I don’t see how your idea could be implemented. If I understand correctly, you are suggesting that the Military Supply truck drivers should be independent contractors. How would this work?
all these problems sound just like coreslab structures where i once worked its how the hole company ran
A VARIETY of historians – including Cornelius Ryan – author of the definitive work "The longest day" and more recently – Pulitzer prize winner Rick Atkinson – author of "The guns at last light" have ALL MADE NOTE of the fact that the VAST EXPANSION of the military, the economy and the supply system in support of the war effort put a lot of very green and poorly trained people into CRITICAL POSITIONS with inevitable results!!!!!!!!!!!!!!!!!!!!!!!
Such failings are the INEVITABLE RESULT of allowing LIE-berals to BLOCK any upgrades to the military for SEVERAL DECADES AS THEY DID!!!!!!!!!!!!!!!!!!!!
Any person trying to see evil in this not always perfect war effort may easily be DISMISSED as an anti white and anti democratic Moscow or Beijing propaganda meister!!!!!!!!!!!!!!!!!
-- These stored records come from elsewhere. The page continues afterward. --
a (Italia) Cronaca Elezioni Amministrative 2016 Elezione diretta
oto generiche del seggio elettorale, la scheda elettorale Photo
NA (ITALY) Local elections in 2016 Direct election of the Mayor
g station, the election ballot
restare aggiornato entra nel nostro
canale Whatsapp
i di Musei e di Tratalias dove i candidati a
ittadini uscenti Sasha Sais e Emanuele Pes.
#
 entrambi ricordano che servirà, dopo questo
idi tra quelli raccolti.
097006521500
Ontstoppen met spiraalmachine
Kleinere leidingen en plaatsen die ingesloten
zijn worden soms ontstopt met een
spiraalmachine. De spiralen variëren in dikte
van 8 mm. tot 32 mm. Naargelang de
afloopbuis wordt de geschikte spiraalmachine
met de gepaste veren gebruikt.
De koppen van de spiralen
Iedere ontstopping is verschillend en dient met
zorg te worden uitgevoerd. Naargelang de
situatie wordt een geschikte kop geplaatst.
Apologies on necro-ing this.
My favorite fact about OVERLORD and the subsequent drive across Europe is that the planners calculated that Paris would be liberated on D+365.
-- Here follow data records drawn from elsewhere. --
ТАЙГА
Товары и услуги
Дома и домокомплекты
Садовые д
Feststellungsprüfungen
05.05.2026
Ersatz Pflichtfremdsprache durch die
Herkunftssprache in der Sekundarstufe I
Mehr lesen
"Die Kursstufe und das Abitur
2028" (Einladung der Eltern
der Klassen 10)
The Allies liberated it before D+90.
Also, I’m surprised that you didn’t reference any of the Green Books directly. I’m sure all of your sources pulled from them, and I used them extensively for my thesis, so I was surprised by their lack of appearance.
And they still got christmas cakes to troops
23:37 is that the queen changing the tire? Polish truck?
These orders you read out are so damn funny tbh. I was born in Soviet Union and there were rather similar instructions about many, MANY things in society. Would anyone care rat’s arse about these instructions? NO!